** RECORDS FOR THE EXERCISE follows **

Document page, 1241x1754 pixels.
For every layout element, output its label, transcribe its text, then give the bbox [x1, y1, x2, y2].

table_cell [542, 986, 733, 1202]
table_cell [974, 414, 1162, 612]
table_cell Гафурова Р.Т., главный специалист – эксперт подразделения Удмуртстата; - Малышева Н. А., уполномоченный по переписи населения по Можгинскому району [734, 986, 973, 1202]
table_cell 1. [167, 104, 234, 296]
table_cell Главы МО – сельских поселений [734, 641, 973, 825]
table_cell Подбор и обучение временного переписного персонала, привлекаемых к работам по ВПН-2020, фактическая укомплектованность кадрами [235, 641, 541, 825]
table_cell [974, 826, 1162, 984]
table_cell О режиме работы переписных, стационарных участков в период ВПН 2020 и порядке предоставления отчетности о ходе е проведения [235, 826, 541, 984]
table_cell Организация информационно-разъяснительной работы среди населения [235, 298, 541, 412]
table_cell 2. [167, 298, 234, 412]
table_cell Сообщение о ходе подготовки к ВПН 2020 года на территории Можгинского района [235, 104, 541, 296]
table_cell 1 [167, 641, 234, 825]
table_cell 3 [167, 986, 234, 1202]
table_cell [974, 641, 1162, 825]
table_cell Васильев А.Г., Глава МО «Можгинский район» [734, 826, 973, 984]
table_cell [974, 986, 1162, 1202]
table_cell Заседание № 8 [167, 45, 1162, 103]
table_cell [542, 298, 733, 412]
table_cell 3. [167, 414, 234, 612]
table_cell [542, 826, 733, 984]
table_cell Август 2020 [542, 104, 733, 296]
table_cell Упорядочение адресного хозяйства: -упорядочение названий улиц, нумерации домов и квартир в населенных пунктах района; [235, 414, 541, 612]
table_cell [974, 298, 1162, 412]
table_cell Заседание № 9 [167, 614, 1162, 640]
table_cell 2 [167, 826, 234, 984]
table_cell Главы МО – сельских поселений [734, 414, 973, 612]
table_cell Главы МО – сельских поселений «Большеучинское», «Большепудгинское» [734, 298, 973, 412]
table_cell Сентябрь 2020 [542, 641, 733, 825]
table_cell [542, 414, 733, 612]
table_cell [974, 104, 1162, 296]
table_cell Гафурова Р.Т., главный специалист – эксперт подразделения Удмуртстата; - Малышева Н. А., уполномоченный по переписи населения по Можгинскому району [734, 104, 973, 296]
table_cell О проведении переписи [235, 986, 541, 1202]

** End of RECORDS FOR THE EXERCISE **

DIRECTIONS: If a line in the material above contains the word "Заседание", copy it.

PROBLEM SOLUTION:
table_cell Заседание № 8 [167, 45, 1162, 103]
table_cell Заседание № 9 [167, 614, 1162, 640]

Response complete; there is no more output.